Figure 8 shows the training and validation accuracies obtained at 0.5 s and 0.2 s time window sizes when both models were used to perform in-app activity classification.
From
Figure 8, it is noted that the DNN model has recorded the highest accuracy values compared to the CNN model in all categories. But when looked closely at the comparison at each time window size, the difference in accuracy values is maximum 5%. Significantly, all the accuracies of the CNN model are at 88% or above. Therefore, it can be concluded that both models can accurately detect previously trained in-app activities.
To compare the detection of unknown in-app data, it can be observed from
Figure 9 that the CNN model has outperformed the DNN model at all the instances when different noise test traffic data sets (Test app) were applied. In both models, Gmail and Viber reported the highest noise detection rates. Compared to the DNN model, when the CNN model is employed, there is an increment of 19%, 18%, and 12% noise detection rates when YouTube, Messenger, and Skype are input as test app, respectively.

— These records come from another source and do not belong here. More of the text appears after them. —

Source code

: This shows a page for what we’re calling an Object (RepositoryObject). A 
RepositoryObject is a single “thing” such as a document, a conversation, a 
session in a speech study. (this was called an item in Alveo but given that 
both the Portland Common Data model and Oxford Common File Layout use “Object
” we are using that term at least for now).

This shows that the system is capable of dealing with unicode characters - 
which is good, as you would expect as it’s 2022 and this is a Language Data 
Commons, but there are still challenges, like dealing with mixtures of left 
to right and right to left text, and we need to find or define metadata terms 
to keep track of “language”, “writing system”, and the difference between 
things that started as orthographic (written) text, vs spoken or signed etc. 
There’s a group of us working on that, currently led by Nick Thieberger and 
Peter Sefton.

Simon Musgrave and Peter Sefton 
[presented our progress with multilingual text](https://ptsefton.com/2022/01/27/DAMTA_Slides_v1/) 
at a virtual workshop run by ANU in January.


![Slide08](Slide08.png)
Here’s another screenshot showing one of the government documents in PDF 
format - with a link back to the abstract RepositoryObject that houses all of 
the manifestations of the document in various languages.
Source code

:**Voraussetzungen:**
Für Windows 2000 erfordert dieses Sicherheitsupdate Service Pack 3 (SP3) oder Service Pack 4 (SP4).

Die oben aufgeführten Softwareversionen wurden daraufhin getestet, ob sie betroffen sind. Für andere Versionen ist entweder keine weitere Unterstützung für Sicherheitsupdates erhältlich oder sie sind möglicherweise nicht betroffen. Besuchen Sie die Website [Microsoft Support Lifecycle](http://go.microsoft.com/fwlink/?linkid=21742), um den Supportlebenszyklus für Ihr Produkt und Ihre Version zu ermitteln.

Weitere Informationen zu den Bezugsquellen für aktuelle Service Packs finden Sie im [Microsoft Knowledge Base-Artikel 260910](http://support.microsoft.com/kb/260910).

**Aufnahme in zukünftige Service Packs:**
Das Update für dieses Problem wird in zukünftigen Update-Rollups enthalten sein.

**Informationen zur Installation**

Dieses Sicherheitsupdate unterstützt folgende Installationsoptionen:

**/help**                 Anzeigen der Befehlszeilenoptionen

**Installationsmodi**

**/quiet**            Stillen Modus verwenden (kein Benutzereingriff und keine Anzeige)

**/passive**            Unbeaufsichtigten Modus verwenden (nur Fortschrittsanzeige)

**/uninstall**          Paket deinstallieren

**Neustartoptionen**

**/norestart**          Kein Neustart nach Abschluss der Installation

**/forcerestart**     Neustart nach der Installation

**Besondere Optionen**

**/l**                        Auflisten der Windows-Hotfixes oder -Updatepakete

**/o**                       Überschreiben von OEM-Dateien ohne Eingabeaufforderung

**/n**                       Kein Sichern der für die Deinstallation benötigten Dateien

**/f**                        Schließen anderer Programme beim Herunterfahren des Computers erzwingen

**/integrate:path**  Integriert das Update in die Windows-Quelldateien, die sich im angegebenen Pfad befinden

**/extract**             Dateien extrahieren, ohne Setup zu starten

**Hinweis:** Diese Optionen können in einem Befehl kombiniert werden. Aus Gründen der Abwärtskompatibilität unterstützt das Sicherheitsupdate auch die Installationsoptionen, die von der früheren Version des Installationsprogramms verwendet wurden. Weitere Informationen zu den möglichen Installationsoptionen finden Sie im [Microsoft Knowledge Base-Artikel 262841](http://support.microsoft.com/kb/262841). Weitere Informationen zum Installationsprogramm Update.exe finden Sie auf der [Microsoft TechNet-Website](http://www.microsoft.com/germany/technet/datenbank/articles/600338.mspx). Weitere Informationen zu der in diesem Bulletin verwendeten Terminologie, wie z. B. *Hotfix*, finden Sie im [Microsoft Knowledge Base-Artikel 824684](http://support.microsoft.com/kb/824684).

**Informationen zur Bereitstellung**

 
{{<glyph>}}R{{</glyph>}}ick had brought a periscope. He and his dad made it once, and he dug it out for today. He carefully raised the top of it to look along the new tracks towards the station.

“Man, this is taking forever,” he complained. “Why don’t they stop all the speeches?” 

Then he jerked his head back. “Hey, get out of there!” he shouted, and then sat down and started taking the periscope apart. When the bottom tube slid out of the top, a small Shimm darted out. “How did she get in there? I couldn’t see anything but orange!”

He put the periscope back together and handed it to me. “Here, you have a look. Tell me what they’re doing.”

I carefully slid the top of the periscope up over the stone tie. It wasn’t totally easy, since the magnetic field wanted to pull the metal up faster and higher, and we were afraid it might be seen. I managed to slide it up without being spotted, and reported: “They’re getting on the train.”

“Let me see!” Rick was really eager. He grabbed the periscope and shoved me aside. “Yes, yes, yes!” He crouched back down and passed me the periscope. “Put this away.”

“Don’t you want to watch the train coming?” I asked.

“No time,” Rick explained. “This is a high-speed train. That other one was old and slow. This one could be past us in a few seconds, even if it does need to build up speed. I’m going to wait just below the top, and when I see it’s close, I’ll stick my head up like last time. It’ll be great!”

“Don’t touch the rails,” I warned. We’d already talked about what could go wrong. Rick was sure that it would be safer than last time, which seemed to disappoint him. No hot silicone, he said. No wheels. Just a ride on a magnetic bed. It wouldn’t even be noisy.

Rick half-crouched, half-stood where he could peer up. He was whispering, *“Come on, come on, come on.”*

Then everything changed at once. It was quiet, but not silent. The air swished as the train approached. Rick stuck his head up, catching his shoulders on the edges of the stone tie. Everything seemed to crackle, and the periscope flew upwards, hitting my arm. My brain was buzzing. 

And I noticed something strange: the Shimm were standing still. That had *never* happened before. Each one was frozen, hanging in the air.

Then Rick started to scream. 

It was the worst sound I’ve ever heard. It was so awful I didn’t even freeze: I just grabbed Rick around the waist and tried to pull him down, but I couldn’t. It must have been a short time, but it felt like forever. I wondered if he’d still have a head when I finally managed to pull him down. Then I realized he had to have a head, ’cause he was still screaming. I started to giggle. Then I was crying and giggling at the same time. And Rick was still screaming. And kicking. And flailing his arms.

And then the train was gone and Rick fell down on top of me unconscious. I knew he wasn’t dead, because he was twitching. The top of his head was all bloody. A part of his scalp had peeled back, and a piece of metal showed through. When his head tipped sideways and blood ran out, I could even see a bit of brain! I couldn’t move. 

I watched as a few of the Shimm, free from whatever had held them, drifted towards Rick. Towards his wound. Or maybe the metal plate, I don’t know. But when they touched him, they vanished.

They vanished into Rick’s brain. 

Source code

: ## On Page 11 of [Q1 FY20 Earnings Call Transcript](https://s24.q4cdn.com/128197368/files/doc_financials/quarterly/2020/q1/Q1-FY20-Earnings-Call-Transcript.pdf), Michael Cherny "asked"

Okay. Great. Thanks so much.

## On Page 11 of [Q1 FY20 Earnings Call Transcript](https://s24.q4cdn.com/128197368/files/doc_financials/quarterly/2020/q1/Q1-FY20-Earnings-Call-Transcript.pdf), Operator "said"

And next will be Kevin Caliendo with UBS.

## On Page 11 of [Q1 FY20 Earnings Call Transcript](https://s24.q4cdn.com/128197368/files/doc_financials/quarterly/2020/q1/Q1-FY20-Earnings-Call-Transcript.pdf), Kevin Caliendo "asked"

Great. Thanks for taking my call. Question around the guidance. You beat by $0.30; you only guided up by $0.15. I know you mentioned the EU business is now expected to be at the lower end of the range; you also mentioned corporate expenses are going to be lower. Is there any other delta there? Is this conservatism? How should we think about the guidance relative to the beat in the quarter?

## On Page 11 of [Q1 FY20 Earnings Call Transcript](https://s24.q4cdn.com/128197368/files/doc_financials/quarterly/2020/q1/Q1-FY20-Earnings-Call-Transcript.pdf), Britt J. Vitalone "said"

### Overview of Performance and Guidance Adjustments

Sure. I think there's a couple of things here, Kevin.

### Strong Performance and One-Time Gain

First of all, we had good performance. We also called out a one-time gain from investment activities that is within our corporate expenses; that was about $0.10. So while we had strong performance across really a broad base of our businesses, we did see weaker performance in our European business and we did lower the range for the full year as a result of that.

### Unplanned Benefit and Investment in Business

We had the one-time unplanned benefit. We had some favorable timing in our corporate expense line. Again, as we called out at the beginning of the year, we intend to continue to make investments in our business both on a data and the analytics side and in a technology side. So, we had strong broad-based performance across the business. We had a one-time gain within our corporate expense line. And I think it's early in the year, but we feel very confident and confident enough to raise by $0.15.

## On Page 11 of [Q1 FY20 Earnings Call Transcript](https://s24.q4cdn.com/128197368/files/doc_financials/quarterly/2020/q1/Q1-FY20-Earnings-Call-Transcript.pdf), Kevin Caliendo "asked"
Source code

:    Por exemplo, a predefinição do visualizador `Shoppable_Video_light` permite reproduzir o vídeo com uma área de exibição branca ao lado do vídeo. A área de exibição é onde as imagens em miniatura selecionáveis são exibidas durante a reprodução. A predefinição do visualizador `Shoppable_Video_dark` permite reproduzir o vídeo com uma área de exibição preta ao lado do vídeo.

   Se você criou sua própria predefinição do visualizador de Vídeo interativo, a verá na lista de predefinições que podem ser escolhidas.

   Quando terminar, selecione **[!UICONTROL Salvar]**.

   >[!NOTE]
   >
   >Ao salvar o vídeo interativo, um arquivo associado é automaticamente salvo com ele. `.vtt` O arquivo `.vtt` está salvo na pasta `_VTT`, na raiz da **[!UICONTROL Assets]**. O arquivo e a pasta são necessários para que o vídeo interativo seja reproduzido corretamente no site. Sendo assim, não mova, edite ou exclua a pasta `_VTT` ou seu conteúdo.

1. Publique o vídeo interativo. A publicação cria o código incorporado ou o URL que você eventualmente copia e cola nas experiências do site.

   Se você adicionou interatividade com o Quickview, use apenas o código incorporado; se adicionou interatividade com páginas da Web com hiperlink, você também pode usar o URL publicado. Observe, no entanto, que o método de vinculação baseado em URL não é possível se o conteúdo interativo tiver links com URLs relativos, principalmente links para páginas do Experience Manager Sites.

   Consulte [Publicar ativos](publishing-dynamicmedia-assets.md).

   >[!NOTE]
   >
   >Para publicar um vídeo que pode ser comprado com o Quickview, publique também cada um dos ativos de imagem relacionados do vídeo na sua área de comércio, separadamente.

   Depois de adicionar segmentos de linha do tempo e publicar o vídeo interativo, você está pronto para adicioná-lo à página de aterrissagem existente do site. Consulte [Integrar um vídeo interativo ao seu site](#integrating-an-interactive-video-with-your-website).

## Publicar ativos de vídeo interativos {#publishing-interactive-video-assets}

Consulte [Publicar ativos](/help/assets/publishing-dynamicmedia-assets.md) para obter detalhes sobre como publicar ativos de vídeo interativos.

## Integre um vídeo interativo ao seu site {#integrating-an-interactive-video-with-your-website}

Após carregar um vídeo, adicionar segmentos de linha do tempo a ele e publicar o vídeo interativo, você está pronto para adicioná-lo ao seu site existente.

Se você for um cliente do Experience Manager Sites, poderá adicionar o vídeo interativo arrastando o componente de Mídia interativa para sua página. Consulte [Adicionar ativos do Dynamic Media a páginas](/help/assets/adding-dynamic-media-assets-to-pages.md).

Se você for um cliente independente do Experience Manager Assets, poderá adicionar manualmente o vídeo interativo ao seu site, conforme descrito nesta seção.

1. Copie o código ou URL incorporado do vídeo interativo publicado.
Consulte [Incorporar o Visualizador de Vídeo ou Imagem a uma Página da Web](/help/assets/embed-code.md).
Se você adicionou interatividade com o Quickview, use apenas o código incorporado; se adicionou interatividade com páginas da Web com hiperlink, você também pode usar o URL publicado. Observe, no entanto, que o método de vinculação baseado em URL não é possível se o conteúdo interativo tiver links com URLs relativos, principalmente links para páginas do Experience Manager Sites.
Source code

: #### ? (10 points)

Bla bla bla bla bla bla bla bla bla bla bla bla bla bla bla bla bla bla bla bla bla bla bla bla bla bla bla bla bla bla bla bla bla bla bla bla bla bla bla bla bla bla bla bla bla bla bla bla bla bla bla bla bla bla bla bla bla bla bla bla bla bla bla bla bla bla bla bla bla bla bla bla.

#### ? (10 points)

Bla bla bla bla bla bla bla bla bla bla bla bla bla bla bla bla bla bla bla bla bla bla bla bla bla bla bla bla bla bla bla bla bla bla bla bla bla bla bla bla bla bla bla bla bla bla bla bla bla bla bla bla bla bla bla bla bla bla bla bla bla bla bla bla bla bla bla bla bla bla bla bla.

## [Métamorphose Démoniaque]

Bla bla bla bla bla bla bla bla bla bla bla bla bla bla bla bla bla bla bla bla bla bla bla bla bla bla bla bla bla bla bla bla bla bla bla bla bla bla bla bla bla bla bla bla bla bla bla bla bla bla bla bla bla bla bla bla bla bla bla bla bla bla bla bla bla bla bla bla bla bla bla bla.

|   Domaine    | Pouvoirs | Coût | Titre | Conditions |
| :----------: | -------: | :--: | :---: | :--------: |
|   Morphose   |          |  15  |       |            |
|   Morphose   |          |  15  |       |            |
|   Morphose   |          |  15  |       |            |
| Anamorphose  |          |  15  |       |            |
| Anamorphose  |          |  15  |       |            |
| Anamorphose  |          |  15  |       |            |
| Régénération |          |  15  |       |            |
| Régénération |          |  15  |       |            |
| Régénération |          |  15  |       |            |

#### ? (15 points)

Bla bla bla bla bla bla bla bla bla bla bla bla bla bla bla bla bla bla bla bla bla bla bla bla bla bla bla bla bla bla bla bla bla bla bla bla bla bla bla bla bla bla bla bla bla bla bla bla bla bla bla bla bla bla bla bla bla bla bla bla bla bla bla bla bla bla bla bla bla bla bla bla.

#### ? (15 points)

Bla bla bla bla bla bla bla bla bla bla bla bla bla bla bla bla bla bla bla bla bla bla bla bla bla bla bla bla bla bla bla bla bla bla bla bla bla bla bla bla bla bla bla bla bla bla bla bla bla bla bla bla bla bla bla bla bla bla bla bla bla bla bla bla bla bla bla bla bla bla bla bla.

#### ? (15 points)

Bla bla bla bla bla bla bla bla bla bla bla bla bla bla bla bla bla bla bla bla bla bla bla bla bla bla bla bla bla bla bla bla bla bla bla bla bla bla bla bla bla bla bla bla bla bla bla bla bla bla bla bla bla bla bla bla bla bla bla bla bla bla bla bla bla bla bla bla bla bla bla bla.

Even though the ability to detect previously trained in-app activities correctly by the CNN model is slightly weaker than that of DNN, its ability to detect previously untrained/unknown in-app activities as noise data is much stronger than that of DNN. Therefore, when the overall performance is considered, the proposed CNN model outperforms DNN. This is because when traffic flows are converted to images, the model can apply image processing techniques to reveal interesting properties of the traffic. As such, applying the proposed CNN model on the input traffic images allows for extracting and selecting salient features that enable the model to learn to differentiate trained and unknown traffic.